• [Entries supplied]:
┌────────

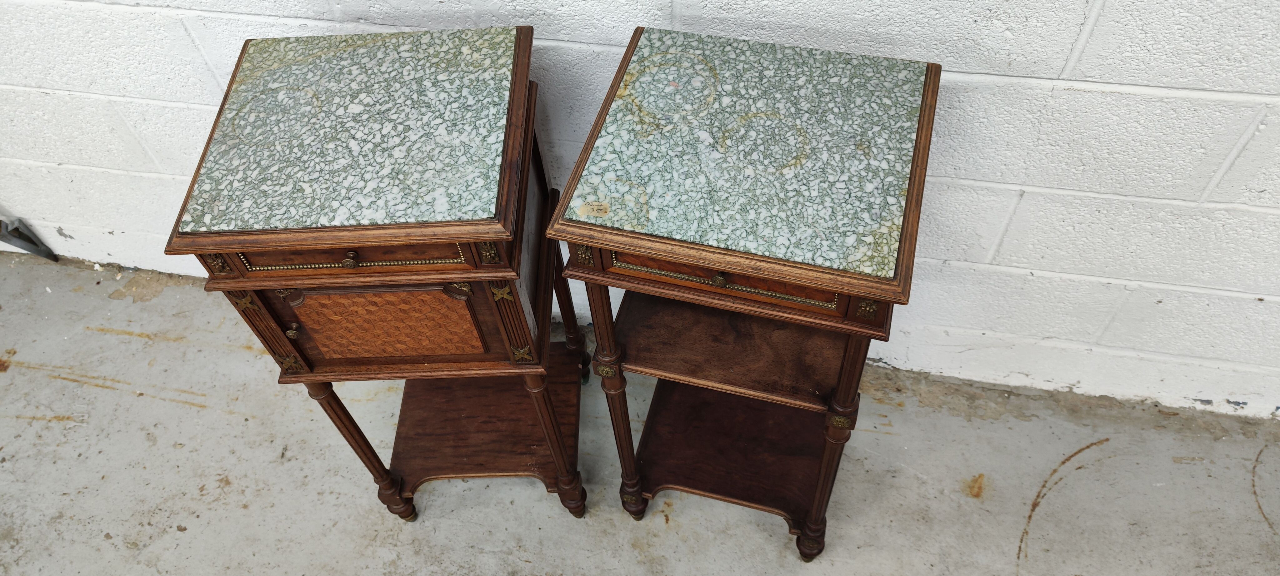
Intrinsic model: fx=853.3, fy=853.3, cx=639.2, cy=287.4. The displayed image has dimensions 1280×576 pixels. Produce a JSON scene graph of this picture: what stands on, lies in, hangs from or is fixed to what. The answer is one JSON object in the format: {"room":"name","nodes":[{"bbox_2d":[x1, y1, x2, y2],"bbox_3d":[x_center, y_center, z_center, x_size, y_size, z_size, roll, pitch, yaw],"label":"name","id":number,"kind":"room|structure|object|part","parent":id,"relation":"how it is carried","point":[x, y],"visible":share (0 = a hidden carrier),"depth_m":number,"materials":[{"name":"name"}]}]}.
{"room":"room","nodes":[
{"label":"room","id":0,"kind":"room"},
{"bbox_2d":[0,244,1279,575],"bbox_3d":[-0.386,1.576,1.121,7.419,0.112,4.208,8,54,10],"label":"concrete floor","id":1,"kind":"structure","parent":0,"point":[17,377],"depth_m":1.91,"materials":[{"name":"grey concrete"}]},
{"bbox_2d":[0,217,58,261],"bbox_3d":[-1.774,-0.174,2.252,0.288,0.327,0.156,8,54,10],"label":"metal bracket","id":2,"kind":"object","parent":1,"relation":"on","point":[29,239],"visible":0.9,"depth_m":2.31,"materials":[{"name":"grey metal"}]},
{"bbox_2d":[165,25,595,522],"bbox_3d":[-0.371,0.040,1.605,0.508,0.956,0.483,-2,53,2],"label":"side table","id":3,"kind":"object","parent":1,"relation":"on","point":[241,245],"visible":0.89,"depth_m":1.27,"materials":[{"name":"brown wood"}]},
{"bbox_3d":[-0.562,0.068,1.386,0.020,0.022,0.020,-2,53,2],"label":"brass knob","id":4,"kind":"part","parent":3,"relation":"part of","materials":[{"name":"gold metal"}]},
{"bbox_3d":[-0.409,-0.046,1.191,0.313,0.066,0.032,-2,53,2],"label":"drawer","id":5,"kind":"part","parent":3,"relation":"part of","materials":[{"name":"brown wood"}]},
{"bbox_2d":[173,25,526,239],"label":"stone slab","id":6,"kind":"object","parent":3,"relation":"on","point":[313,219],"visible":0.99,"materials":[{"name":"green stone"}]},
{"bbox_3d":[-0.408,-0.042,1.204,0.022,0.021,0.020,-2,53,2],"label":"knob","id":7,"kind":"part","parent":3,"relation":"part of","materials":[{"name":"metal"}]},
{"bbox_3d":[-0.520,0.291,1.620,0.052,0.452,0.053,-2,53,2],"label":"leg","id":8,"kind":"part","parent":3,"relation":"part of","materials":[{"name":"brown wood"}]},
{"bbox_3d":[-0.420,0.066,1.394,0.238,0.177,0.031,-2,53,2],"label":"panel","id":9,"kind":"part","parent":3,"relation":"part of","materials":[{"name":"brown wood"}]},
{"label":"leg","id":10,"kind":"part","parent":3,"relation":"part of","materials":[{"name":"brown wood"}]},
{"bbox_2d":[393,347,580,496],"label":"shelf","id":11,"kind":"object","parent":3,"relation":"attached to","point":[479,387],"visible":0.64,"depth_m":1.82,"materials":[{"name":"brown wood"}]},
{"bbox_3d":[-0.157,0.282,1.593,0.057,0.468,0.057,-2,53,2],"label":"leg","id":12,"kind":"part","parent":3,"relation":"part of","materials":[{"name":"brown wood"}]},
{"bbox_3d":[-0.156,0.030,1.786,0.056,0.448,0.052,-2,53,2],"label":"leg","id":13,"kind":"part","parent":3,"relation":"part of","materials":[{"name":"brown wood"}]},
{"bbox_2d":[548,29,945,560],"bbox_3d":[0.187,0.068,1.545,0.495,0.932,0.472,8,54,10],"label":"side table","id":14,"kind":"object","parent":1,"relation":"on","point":[578,270],"visible":0.92,"depth_m":1.21,"materials":[{"name":"brown wood"}]},
{"bbox_3d":[-0.043,0.198,1.497,0.056,0.622,0.061,8,54,10],"label":"leg","id":15,"kind":"part","parent":14,"relation":"part of","materials":[{"name":"brown wood"}]},
{"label":"leg","id":16,"kind":"part","parent":14,"relation":"part of","materials":[{"name":"brown wood"}]},
{"bbox_3d":[0.111,-0.023,1.141,0.320,0.072,0.027,8,54,10],"label":"drawer","id":17,"kind":"part","parent":14,"relation":"part of","materials":[{"name":"brown wood"}]},
{"bbox_2d":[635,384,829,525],"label":"shelf","id":18,"kind":"object","parent":14,"relation":"attached to","point":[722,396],"visible":0.56,"depth_m":1.77,"materials":[{"name":"brown wood"}]},
{"bbox_2d":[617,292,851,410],"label":"shelf","id":19,"kind":"object","parent":14,"relation":"in","point":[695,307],"visible":0.49,"depth_m":1.42,"materials":[{"name":"brown wood"}]},
{"bbox_2d":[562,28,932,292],"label":"top","id":20,"kind":"object","parent":14,"relation":"on","point":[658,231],"visible":0.99,"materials":[{"name":"green stone"}]},
{"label":"leg","id":21,"kind":"part","parent":14,"relation":"part of","materials":[{"name":"brown wood"}]},
{"bbox_3d":[0.312,0.262,1.418,0.054,0.652,0.060,8,54,10],"label":"leg","id":22,"kind":"part","parent":14,"relation":"part of","materials":[{"name":"brown wood"}]},
{"bbox_2d":[0,0,1279,436],"bbox_3d":[-0.055,-0.745,1.124,6.923,2.675,0.166,8,54,10],"label":"block wall","id":23,"kind":"structure","parent":0,"point":[1110,77],"depth_m":1.59,"materials":[{"name":"white paint"}]}
]}

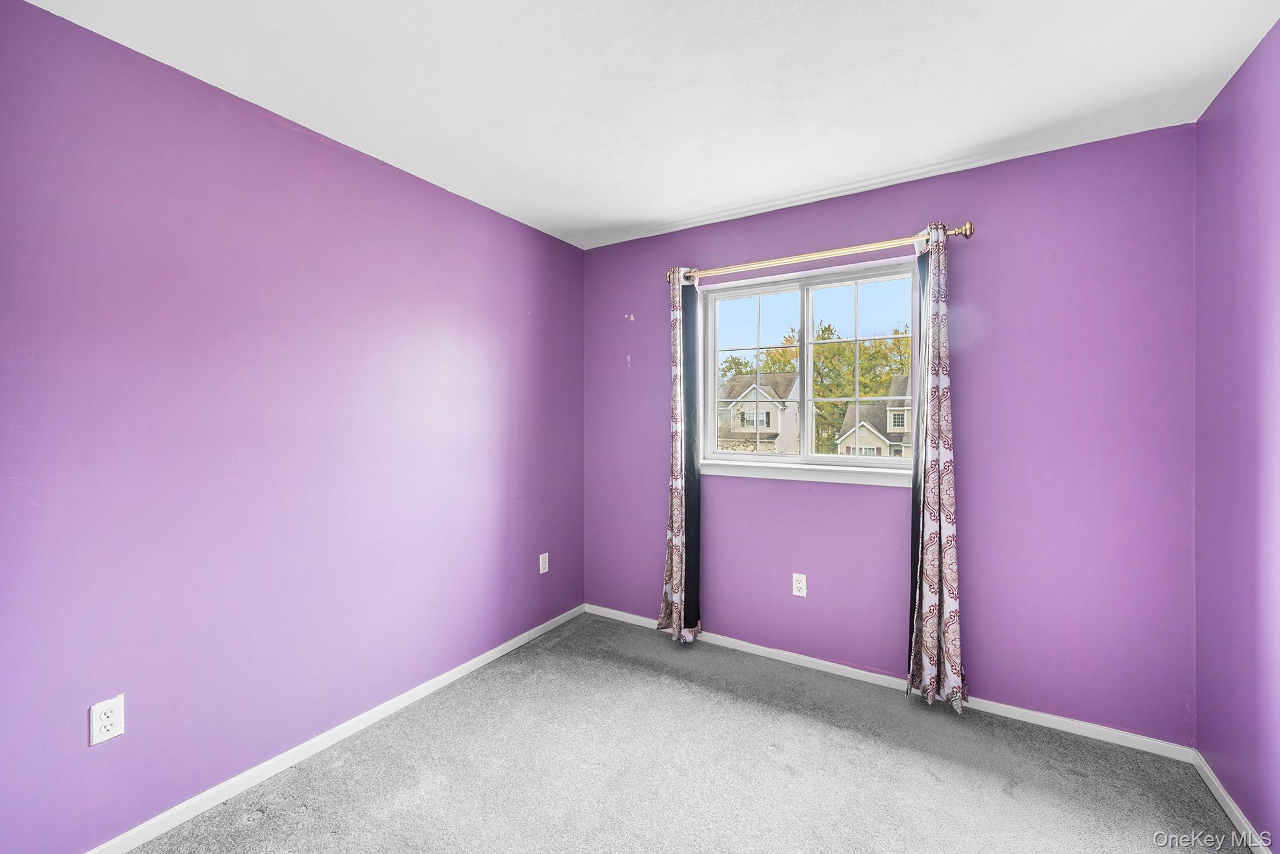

└────────

• [Required action]:
Can you repeat every record above exactly, apart from the pictures?

• [Exercise output]:
Intrinsic model: fx=853.3, fy=853.3, cx=639.2, cy=287.4. The displayed image has dimensions 1280×576 pixels. Produce a JSON scene graph of this picture: what stands on, lies in, hangs from or is fixed to what. The answer is one JSON object in the format: {"room":"name","nodes":[{"bbox_2d":[x1, y1, x2, y2],"bbox_3d":[x_center, y_center, z_center, x_size, y_size, z_size, roll, pitch, yaw],"label":"name","id":number,"kind":"room|structure|object|part","parent":id,"relation":"how it is carried","point":[x, y],"visible":share (0 = a hidden carrier),"depth_m":number,"materials":[{"name":"name"}]}]}.
{"room":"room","nodes":[
{"label":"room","id":0,"kind":"room"},
{"bbox_2d":[0,244,1279,575],"bbox_3d":[-0.386,1.576,1.121,7.419,0.112,4.208,8,54,10],"label":"concrete floor","id":1,"kind":"structure","parent":0,"point":[17,377],"depth_m":1.91,"materials":[{"name":"grey concrete"}]},
{"bbox_2d":[0,217,58,261],"bbox_3d":[-1.774,-0.174,2.252,0.288,0.327,0.156,8,54,10],"label":"metal bracket","id":2,"kind":"object","parent":1,"relation":"on","point":[29,239],"visible":0.9,"depth_m":2.31,"materials":[{"name":"grey metal"}]},
{"bbox_2d":[165,25,595,522],"bbox_3d":[-0.371,0.040,1.605,0.508,0.956,0.483,-2,53,2],"label":"side table","id":3,"kind":"object","parent":1,"relation":"on","point":[241,245],"visible":0.89,"depth_m":1.27,"materials":[{"name":"brown wood"}]},
{"bbox_3d":[-0.562,0.068,1.386,0.020,0.022,0.020,-2,53,2],"label":"brass knob","id":4,"kind":"part","parent":3,"relation":"part of","materials":[{"name":"gold metal"}]},
{"bbox_3d":[-0.409,-0.046,1.191,0.313,0.066,0.032,-2,53,2],"label":"drawer","id":5,"kind":"part","parent":3,"relation":"part of","materials":[{"name":"brown wood"}]},
{"bbox_2d":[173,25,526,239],"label":"stone slab","id":6,"kind":"object","parent":3,"relation":"on","point":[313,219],"visible":0.99,"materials":[{"name":"green stone"}]},
{"bbox_3d":[-0.408,-0.042,1.204,0.022,0.021,0.020,-2,53,2],"label":"knob","id":7,"kind":"part","parent":3,"relation":"part of","materials":[{"name":"metal"}]},
{"bbox_3d":[-0.520,0.291,1.620,0.052,0.452,0.053,-2,53,2],"label":"leg","id":8,"kind":"part","parent":3,"relation":"part of","materials":[{"name":"brown wood"}]},
{"bbox_3d":[-0.420,0.066,1.394,0.238,0.177,0.031,-2,53,2],"label":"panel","id":9,"kind":"part","parent":3,"relation":"part of","materials":[{"name":"brown wood"}]},
{"label":"leg","id":10,"kind":"part","parent":3,"relation":"part of","materials":[{"name":"brown wood"}]},
{"bbox_2d":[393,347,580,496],"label":"shelf","id":11,"kind":"object","parent":3,"relation":"attached to","point":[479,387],"visible":0.64,"depth_m":1.82,"materials":[{"name":"brown wood"}]},
{"bbox_3d":[-0.157,0.282,1.593,0.057,0.468,0.057,-2,53,2],"label":"leg","id":12,"kind":"part","parent":3,"relation":"part of","materials":[{"name":"brown wood"}]},
{"bbox_3d":[-0.156,0.030,1.786,0.056,0.448,0.052,-2,53,2],"label":"leg","id":13,"kind":"part","parent":3,"relation":"part of","materials":[{"name":"brown wood"}]},
{"bbox_2d":[548,29,945,560],"bbox_3d":[0.187,0.068,1.545,0.495,0.932,0.472,8,54,10],"label":"side table","id":14,"kind":"object","parent":1,"relation":"on","point":[578,270],"visible":0.92,"depth_m":1.21,"materials":[{"name":"brown wood"}]},
{"bbox_3d":[-0.043,0.198,1.497,0.056,0.622,0.061,8,54,10],"label":"leg","id":15,"kind":"part","parent":14,"relation":"part of","materials":[{"name":"brown wood"}]},
{"label":"leg","id":16,"kind":"part","parent":14,"relation":"part of","materials":[{"name":"brown wood"}]},
{"bbox_3d":[0.111,-0.023,1.141,0.320,0.072,0.027,8,54,10],"label":"drawer","id":17,"kind":"part","parent":14,"relation":"part of","materials":[{"name":"brown wood"}]},
{"bbox_2d":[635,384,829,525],"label":"shelf","id":18,"kind":"object","parent":14,"relation":"attached to","point":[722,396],"visible":0.56,"depth_m":1.77,"materials":[{"name":"brown wood"}]},
{"bbox_2d":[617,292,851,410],"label":"shelf","id":19,"kind":"object","parent":14,"relation":"in","point":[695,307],"visible":0.49,"depth_m":1.42,"materials":[{"name":"brown wood"}]},
{"bbox_2d":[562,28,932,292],"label":"top","id":20,"kind":"object","parent":14,"relation":"on","point":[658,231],"visible":0.99,"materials":[{"name":"green stone"}]},
{"label":"leg","id":21,"kind":"part","parent":14,"relation":"part of","materials":[{"name":"brown wood"}]},
{"bbox_3d":[0.312,0.262,1.418,0.054,0.652,0.060,8,54,10],"label":"leg","id":22,"kind":"part","parent":14,"relation":"part of","materials":[{"name":"brown wood"}]},
{"bbox_2d":[0,0,1279,436],"bbox_3d":[-0.055,-0.745,1.124,6.923,2.675,0.166,8,54,10],"label":"block wall","id":23,"kind":"structure","parent":0,"point":[1110,77],"depth_m":1.59,"materials":[{"name":"white paint"}]}
]}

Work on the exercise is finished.